Dr. Wilson Younatan Bet-Mansour, 91, an Assyrian-Iranian physician and politician who championed the cause of the Assyrian Christian community in the Middle East, passed away peacefully at his New York home on May 24.
Dr. Bet-Mansour was a staunch Assyrian nationalist who worked to unite Assyrians living in Iraq, Iran, Syria, Turkey and around the world, with the ultimate objective of creating an Assyrian homeland in present-day northern Iraq — where the Kingdom of Assyria prevailed from the second millennium B.C. to the sixth century B.C.
Dr. Bet-Mansour was a founder of the Assyrian Universal Alliance (AUA), created in Pau, France in 1968. After the establishment of its constitution in 1970 in Cologne, Germany, he was elected as its first Secretary General. He served on its advisory board until very recently.
Under his leadership, the AUA campaigned worldwide for the Assyrian cause, focusing on the one-Assyrian-nation objective, and the need for a homeland to avoid atrocities such as the 1914-1918 genocide by the Ottomans, the 1933 massacre at Simele (present-day Iraq), and the ethnic cleansing carried out recently by the Islamic State group.
Between 1968 and 1976, Dr. Bet-Mansour was an elected member of parliament in Iran. He was the founder and publisher of the Ashur newspaper, a trilingual monthly — appearing in Assyrian (Aramaic), Persian and English — dedicated to news of the Assyrian community worldwide.
Dr. Bet-Mansour was part of the first wave of Iranian-educated doctors who trained in the United States in the 1950’s, and he was one of the pioneers of the modern medical system in Iran. He was a founding partner of the Jam Hospital in Tehran, one of the largest medical facilities in the Middle East. He was a prominent obstetrician and gynaecologist, and in the 1990’s, he introduced the latest reconstructive surgery procedures to Iran.
Dr. Bet-Mansour was born on September 18, 1927 in Urumia, northwestern Iran. His father died when he was three years old. He and his four brothers and two sisters were raised by their mother.

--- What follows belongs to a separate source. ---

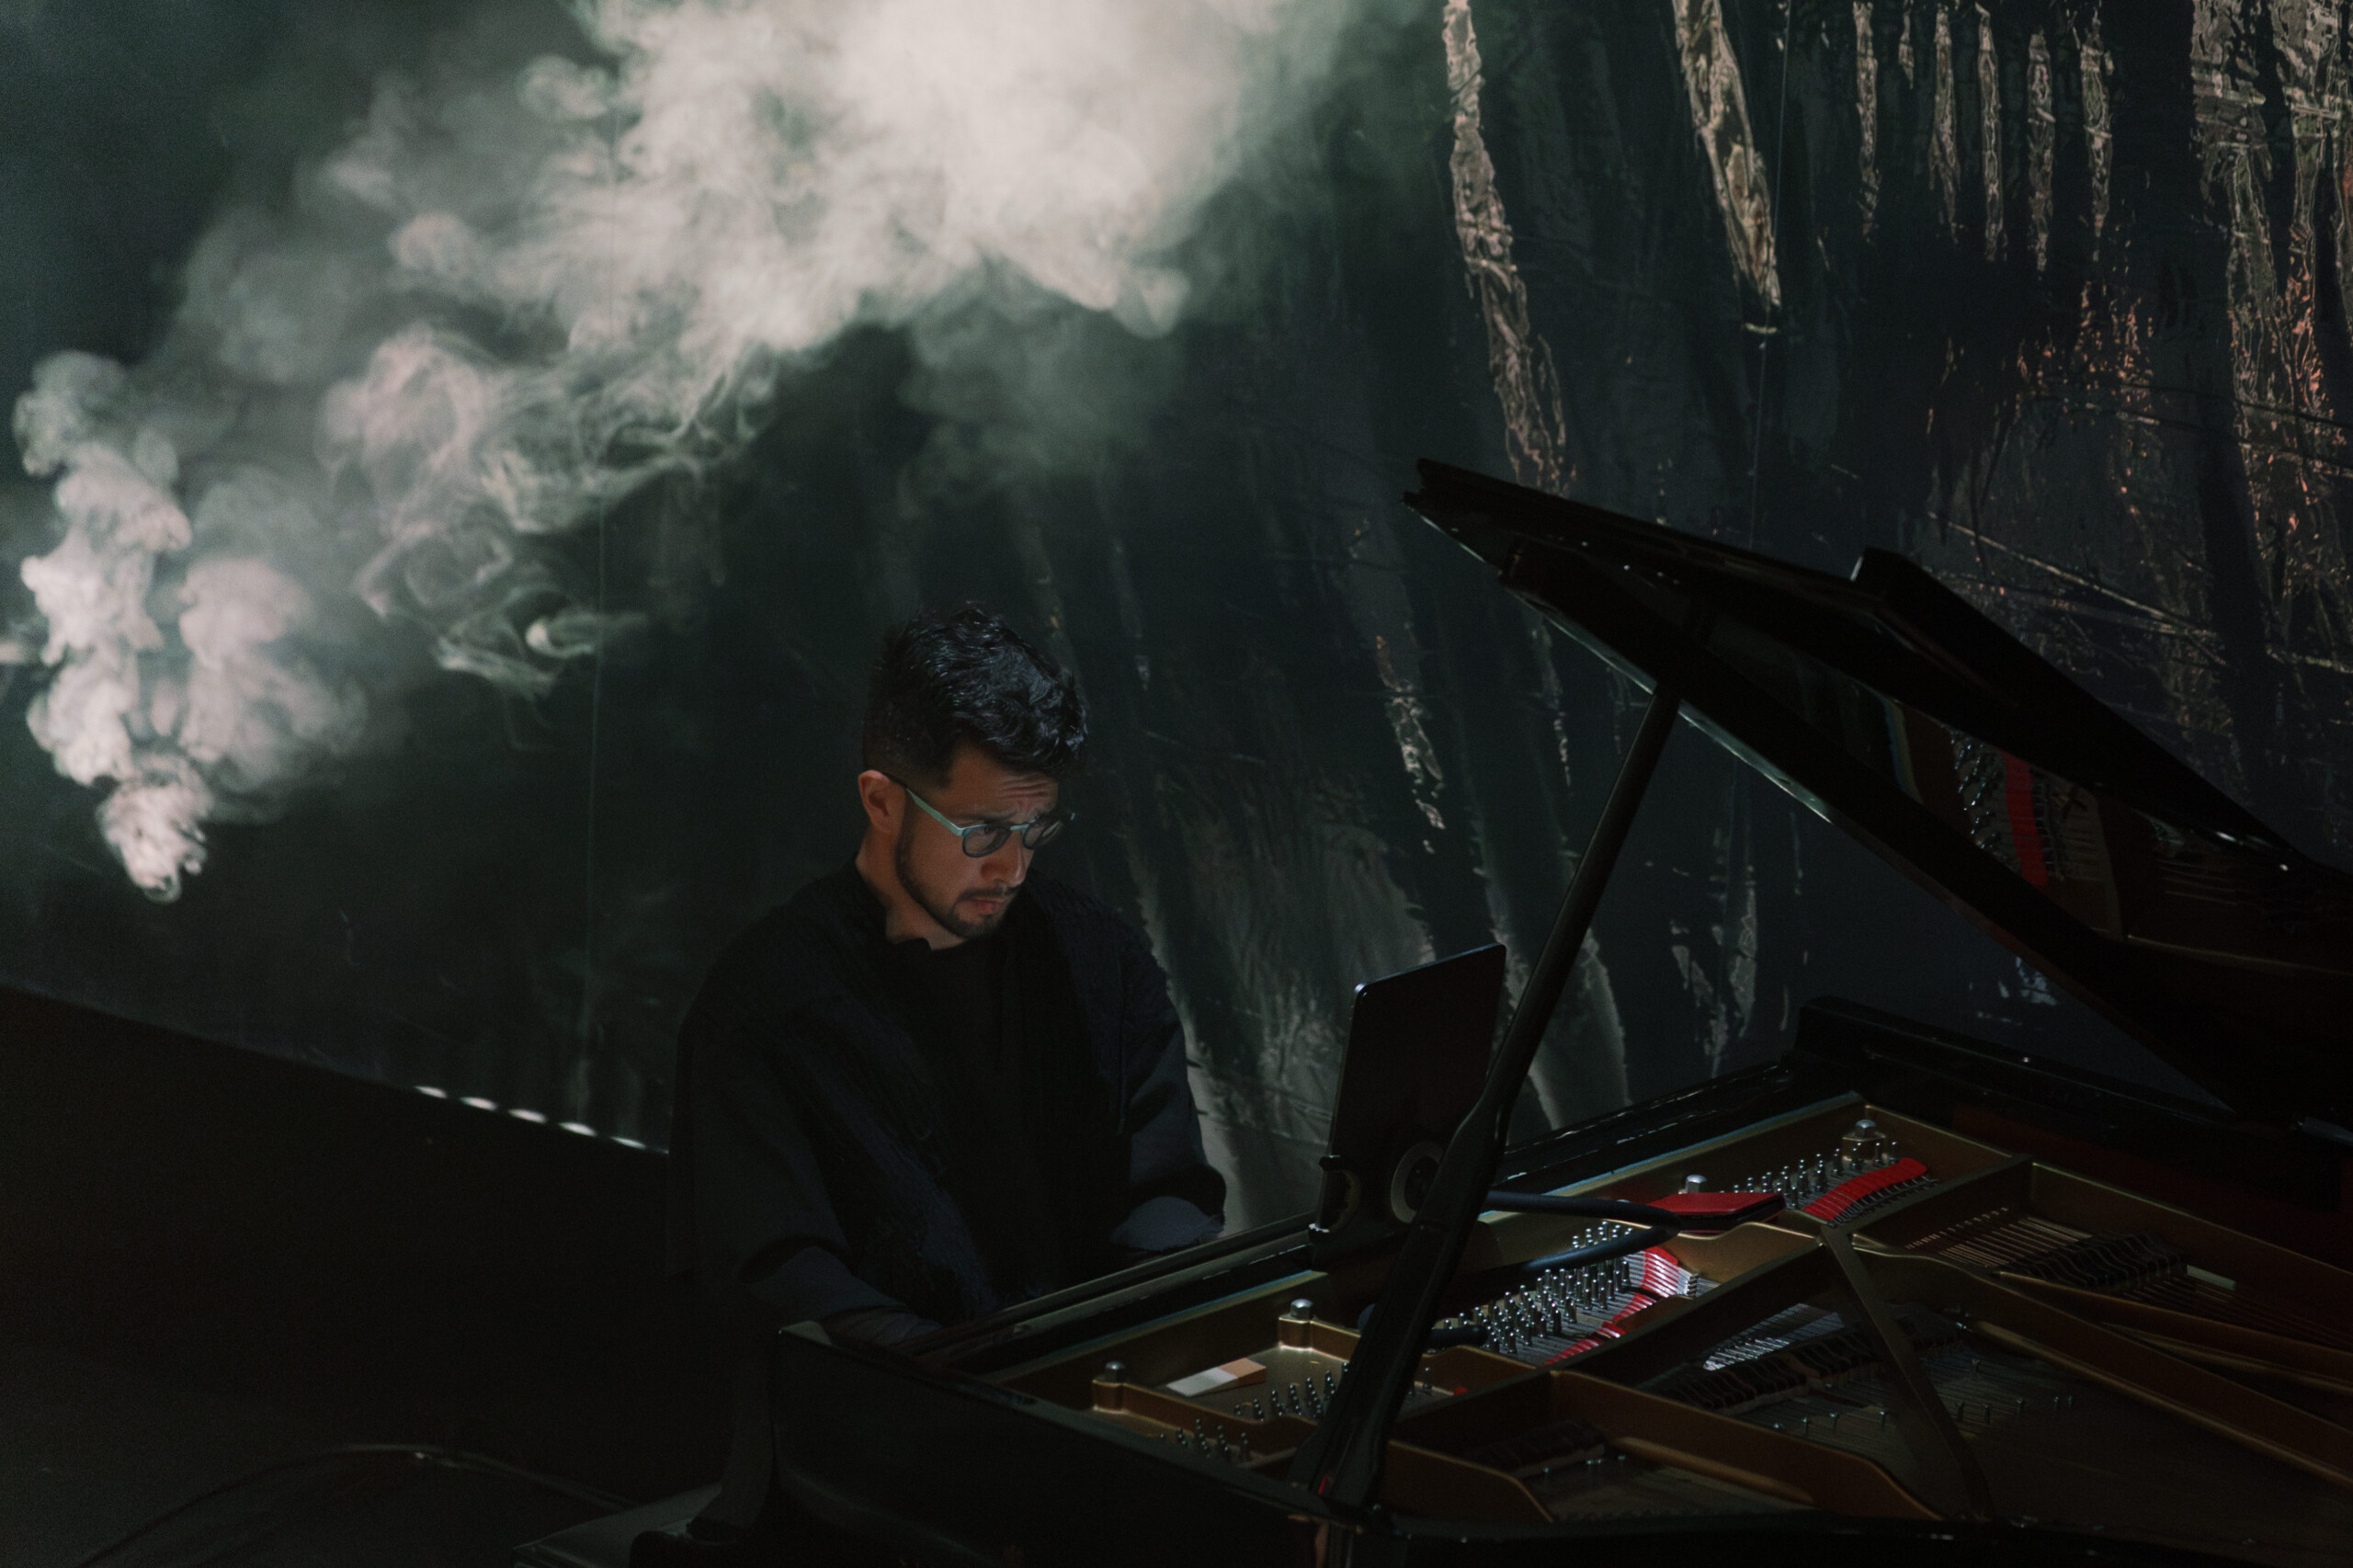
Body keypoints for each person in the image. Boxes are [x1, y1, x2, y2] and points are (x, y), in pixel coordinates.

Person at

After graduating from the prestigious Alborz boys’ school in Tehran, he attended the Tehran University School of Medicine, and subsequently completed his internship and residency at Bellevue Hospital in New York. While a medical resident in the United States, he married Dr. Rebecca Bet-Alkhas, a fellow Assyrian-Iranian physician who was doing her residency in paediatrics in New York. They returned to Iran in 1960 afterwards and had two children, Eunice and Raman.
Dr. Bet-Mansour took up the cause of the Assyrian community upon his return to Iran. He helped organize the community by reviving the previously dormant Assyrian Association of Iran. He was elected as their representative to the Parliament in 1968, and served in that capacity until 1976. In addition to founding the Ashur newspaper, he set up the Soussan school in Tehran to provide Assyrian schoolchildren with a trilingual (Assyrian/Aramaic-English-Persian) education. He also established the Assyrian Youth Center. Both institutions continue to operate in Iran.
Dr. Bet-Mansour also translated several Assyrian (Aramaic) and English-language historical and literary books into Persian, and received the Assurbanipal Award for Literature as the Assyrian Writer of the Year in 1981.
The importance of an Assyrian homeland has become ever more urgent after the fall of Iraqi leader Saddam Hussein in 2003 and the subsequent persecution of the Assyrian Christian community. Genocidal acts committed by ISIS have led the Christian community to flee Iraq and Syria.
Dr. Bet-Mansour continued to champion the Assyrian cause until late in life. As chairman of AUA’s Committee on International Relations, he used his personal rapport with governments around the world to secure the Assyrian community’s recognition by the United Nations, and the AUA’s admission as the community’s representative to the UNPO – the United Nations Congress of Unrepresented People.
In addition to Eunice and Raman, his daughter and son, Dr. Bet-Mansour is survived by Rebecca (Nora), his wife of 60 years, his daughter-in-law Laurence, and his grandchildren Sabrina and Ayrton Sargon.